Tuesday, January 13, 2015

Albany Ale: It All Comes Back to Beer

When Alan and I first started writing Upper Hudson Valley Beerone of the things we really wanted to do with the book was contextualize beer. Beer does not exist in a bubble, and we wanted to show how the economics, politics, culture, religion, language and… well… generally everything about a specific place effects the beer of that place throughout history.  Contextualization—placing beer within time and history—broadens the story. It shows the big beery picture, not just that this "type" of beer was made at this "location." But why that type of beer was made, and why at that location.

One of the other wonderful things we've found, is that on many occasions, events and individuals that might not appear on the surface as beery, quite often are. An email I received just before Christmas from local author and historian David Fiske, proves my point.

Fiske who wrote Solomon Northup: The Complete Story of the Author of Twelve Years a Slave, sent me a note about someone associated with Solomon Northup who had an interesting connection to Albany’s brewing industry.

First though, who’s seen the three time 2013 Academy Award Winning film (including Best Picture) 12 Years a Slave

Not surprisingly, the movie is based on the book, or rather the memoir, Twelve Years a Slave, written in 1853, by Solomon Northup—a musician from north of Saratoga Springs. Born free, Northup was kidnapped in Washington D.C. in 1841, and sold into slavery, and sent to Louisiana for—you guessed it—twelve years, but was eventually freed.

Don’t worry I won’t give any more away.

In his email David told me, that after Northup returned to New York, he was approached by an Albany lawyer and journalist—David Wilson—to tell his story. Northrup, relayed his story to Wilson, who ghost wrote and edited Twelve Years a Slave on behalf of Northrup. As far as Fiske is concerned, the narrative was all Northup, but the panache of the writing was Wilson. Simply put, Northup wasn't writer, so that's where Wilson came in. Wilson had written a few other books on historical subjects, but Twelve Years a Slave was his most successful work.

And successful he was (Here’s where the non-beery becomes the beery). In David’s email, he also informed me that after having read a passage in Upper Hudson Valley Beer about the Kirk brewery on Broadway, something dawned on him.
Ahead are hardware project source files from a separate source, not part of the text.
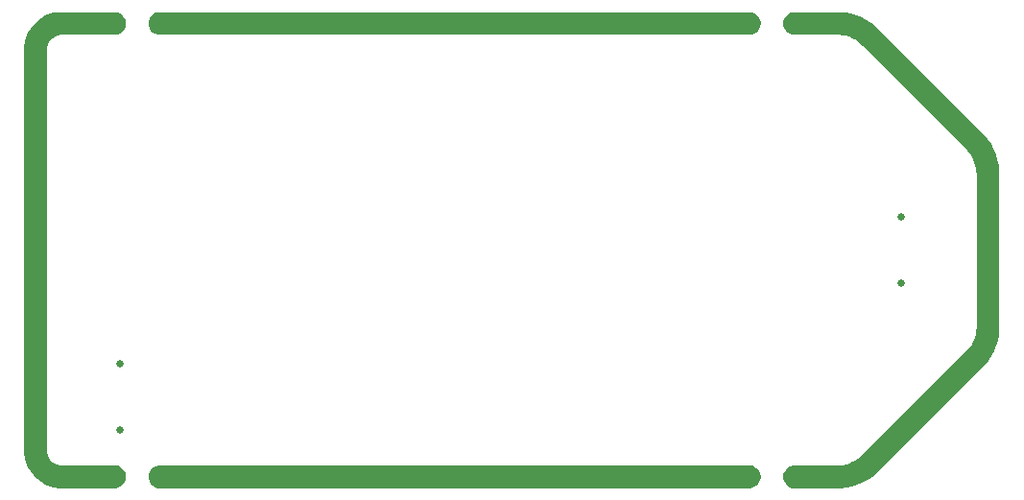
<source format=gbr>
%TF.GenerationSoftware,Altium Limited,Altium Designer,23.11.1 (41)*%
G04 Layer_Color=0*
%FSLAX26Y26*%
%MOIN*%
%TF.SameCoordinates,0B4E2714-AAF7-4A90-8E72-ED1F183F2DA5*%
%TF.FilePolarity,Positive*%
%TF.FileFunction,NonPlated,1,2,NPTH,Drill*%
%TF.Part,CustomerPanel*%
G01*
G75*
%TA.AperFunction,ComponentDrill*%
%ADD138C,0.026575*%
G36*
X2598425Y316913D02*
X2748032D01*
X2757831D01*
X2777335Y318834D01*
X2796556Y322658D01*
X2815311Y328347D01*
X2833417Y335847D01*
X2850702Y345085D01*
X2866997Y355974D01*
X2882147Y368406D01*
X2889076Y375336D01*
X2889076Y375336D01*
X3251436Y737696D01*
X3258365Y744625D01*
X3270798Y759775D01*
X3281686Y776070D01*
X3290925Y793354D01*
X3298425Y811461D01*
X3304114Y830215D01*
X3307938Y849437D01*
X3309858Y868941D01*
X3309858Y878740D01*
X3309858Y880134D01*
X3309760Y882919D01*
X3309563Y885698D01*
X3309268Y888470D01*
X3309071Y889849D01*
X3309071Y889849D01*
X3309071Y1408661D01*
Y1418460D01*
X3307150Y1437965D01*
X3303327Y1457186D01*
X3297637Y1475941D01*
X3290138Y1494047D01*
X3280899Y1511331D01*
X3270011Y1527627D01*
X3257578Y1542777D01*
X3250649Y1549706D01*
X3250649Y1549706D01*
X2888288Y1912066D01*
X2881359Y1918995D01*
X2866210Y1931428D01*
X2849914Y1942316D01*
X2832630Y1951555D01*
X2814523Y1959055D01*
X2795769Y1964744D01*
X2776547Y1968568D01*
X2757043Y1970488D01*
X2747244Y1970488D01*
X2747244Y1970489D01*
X2598425D01*
X2593240D01*
X2583223Y1967804D01*
X2574242Y1962619D01*
X2566909Y1955286D01*
X2561724Y1946305D01*
X2559040Y1936289D01*
Y1925918D01*
X2561724Y1915901D01*
X2566909Y1906920D01*
X2574242Y1899588D01*
X2583223Y1894402D01*
X2593240Y1891718D01*
X2598425D01*
D01*
X2747244Y1891718D01*
X2753166Y1891573D01*
X2764954Y1890412D01*
X2776571Y1888101D01*
X2787905Y1884663D01*
X2798848Y1880130D01*
X2809294Y1874547D01*
X2819143Y1867966D01*
X2828299Y1860452D01*
X2832589Y1856367D01*
X2832590Y1856367D01*
X3194950Y1494007D01*
X3199035Y1489716D01*
X3206549Y1480560D01*
X3213129Y1470712D01*
X3218713Y1460266D01*
X3223245Y1449323D01*
X3226684Y1437988D01*
X3228994Y1426371D01*
X3230155Y1414584D01*
X3230301Y1408661D01*
X3230301Y1408661D01*
Y886575D01*
X3230301Y885588D01*
X3230400Y883618D01*
X3230597Y881656D01*
X3230892Y879705D01*
X3231088Y878739D01*
X3230943Y872817D01*
X3229782Y861029D01*
X3227471Y849412D01*
X3224033Y838078D01*
X3219500Y827135D01*
X3213916Y816689D01*
X3207336Y806841D01*
X3199822Y797685D01*
X3195737Y793395D01*
X3195737Y793395D01*
X2833377Y431034D01*
X2829086Y426950D01*
X2819930Y419435D01*
X2810082Y412855D01*
X2799636Y407272D01*
X2788693Y402739D01*
X2777358Y399300D01*
X2765741Y396990D01*
X2753954Y395829D01*
X2748031Y395683D01*
X2748032D01*
X2598425D01*
X2593240D01*
X2583223Y392999D01*
X2574242Y387814D01*
X2566909Y380481D01*
X2561724Y371500D01*
X2559040Y361483D01*
Y351113D01*
X2561724Y341096D01*
X2566909Y332115D01*
X2574242Y324782D01*
X2583223Y319597D01*
X2593240Y316913D01*
X2598425D01*
D01*
D02*
G37*
G36*
X393701D02*
X388516D01*
X378499Y319597D01*
X369518Y324782D01*
X362185Y332115D01*
X357000Y341096D01*
X354316Y351113D01*
Y361483D01*
X357000Y371500D01*
X362185Y380481D01*
X369518Y387814D01*
X378499Y392999D01*
X388516Y395683D01*
X393701D01*
D01*
X2440945D01*
X2444824D01*
X2452433Y394170D01*
X2459601Y391201D01*
X2466051Y386891D01*
X2471537Y381405D01*
X2475847Y374954D01*
X2478816Y367786D01*
X2480330Y360177D01*
Y356298D01*
Y352419D01*
X2478816Y344810D01*
X2475847Y337642D01*
X2471537Y331192D01*
X2466051Y325706D01*
X2459601Y321396D01*
X2452433Y318427D01*
X2444824Y316913D01*
X2440945D01*
D01*
X393701D01*
D02*
G37*
G36*
Y1891718D02*
X388516D01*
X378499Y1894402D01*
X369518Y1899588D01*
X362185Y1906920D01*
X357000Y1915901D01*
X354316Y1925918D01*
Y1936289D01*
X357000Y1946305D01*
X362185Y1955286D01*
X369518Y1962619D01*
X378499Y1967804D01*
X388516Y1970489D01*
X393701D01*
D01*
X2440945D01*
X2444824D01*
X2452433Y1968975D01*
X2459601Y1966006D01*
X2466051Y1961696D01*
X2471537Y1956210D01*
X2475847Y1949759D01*
X2478816Y1942592D01*
X2480330Y1934983D01*
Y1931103D01*
Y1927224D01*
X2478816Y1919615D01*
X2475847Y1912448D01*
X2471537Y1905997D01*
X2466051Y1900511D01*
X2459601Y1896201D01*
X2452433Y1893232D01*
X2444824Y1891718D01*
X2440945D01*
D01*
X393701D01*
D02*
G37*
G36*
X-76788Y445669D02*
Y1841732D01*
Y1850171D01*
X-74585Y1866905D01*
X-70216Y1883208D01*
X-63757Y1898802D01*
X-55318Y1913419D01*
X-45043Y1926809D01*
X-33109Y1938744D01*
X-19718Y1949019D01*
X-5101Y1957458D01*
X10492Y1963917D01*
X26796Y1968285D01*
X43529Y1970489D01*
X51968D01*
D01*
X236220D01*
X240099D01*
X247709Y1968975D01*
X254876Y1966006D01*
X261327Y1961696D01*
X266813Y1956210D01*
X271123Y1949759D01*
X274092Y1942592D01*
X275606Y1934983D01*
Y1931103D01*
Y1927224D01*
X274092Y1919615D01*
X271123Y1912448D01*
X266813Y1905997D01*
X261327Y1900511D01*
X254876Y1896201D01*
X247709Y1893232D01*
X240099Y1891718D01*
X236220D01*
D01*
X51968D01*
X47069Y1891478D01*
X37458Y1889566D01*
X28405Y1885816D01*
X20258Y1880372D01*
X13329Y1873443D01*
X7885Y1865296D01*
X4135Y1856243D01*
X2223Y1846632D01*
X1982Y1841732D01*
D01*
Y445669D01*
X2223Y440770D01*
X4135Y431159D01*
X7885Y422106D01*
X13329Y413959D01*
X20258Y407030D01*
X28405Y401586D01*
X37458Y397836D01*
X47069Y395924D01*
X51968Y395683D01*
D01*
X236220D01*
X240099D01*
X247709Y394170D01*
X254876Y391201D01*
X261327Y386891D01*
X266813Y381405D01*
X271123Y374954D01*
X274092Y367786D01*
X275606Y360177D01*
Y356298D01*
Y352419D01*
X274092Y344810D01*
X271123Y337642D01*
X266813Y331192D01*
X261327Y325706D01*
X254876Y321396D01*
X247709Y318427D01*
X240099Y316913D01*
X236220D01*
D01*
X51968D01*
X43529D01*
X26796Y319116D01*
X10492Y323485D01*
X-5101Y329944D01*
X-19718Y338383D01*
X-33109Y348658D01*
X-45043Y360592D01*
X-55318Y373983D01*
X-63757Y388600D01*
X-70216Y404193D01*
X-74585Y420496D01*
X-76788Y437230D01*
Y445669D01*
D01*
D02*
G37*
D138*
X2968504Y1257477D02*
D03*
Y1029925D02*
D03*
X254913Y520051D02*
D03*
Y747603D02*
D03*
%TF.MD5,2943eddfb1fadbae276b361ac2530f41*%
M02*

</source>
Here’s the passage:

“The building sat idle for a few years after Kirk’s death, until Patrick Kearney and James McQuade began operating at the site in 1860. In 1867, the property was sold to Wilson & Co. and operated until John Smyth and James Walker purchased it in 1870.”

As you’ve figured out by now, David Wilson was the “Wilson” in Wilson & Co.

Incidentally Smyth & Walker were the “& Co.” and bought out Wilson’s holdings in the brewery after his death; they would eventually sell the property to The Fort Orange Brewing Company in the 1880s. Wilson’s brewery building—or rather Kirk’s building—is gone, however one of the Fort Orange building still stands, and is now Stout, and Irish-themed bar.

See, what did I say? Contextualization—what might not appear as beery, quite often is. 

1 comment:

  1. A good example of this is "John Barleycorn", Jack London's anti-alcohol screed which I just re-read after many years. There are ironies in anti-alcohol shedding light on beer per se, but he discusses various beer types by reference to their social acceptability and price, as part of explaining how he became addicted. One learns from this that steam beer was a strictly low-end drink, and he finally stopped drinking it in favour of other beers, pilseners and other lagers, which were fashionable and more expensive. I had always thought steam beer was a premium West Coast beer style, due to how Maytag reinvented it as a craft product, but reading about in in its original context sheds quite a different light. It's a good book apart from this, rather sobering, so to speak.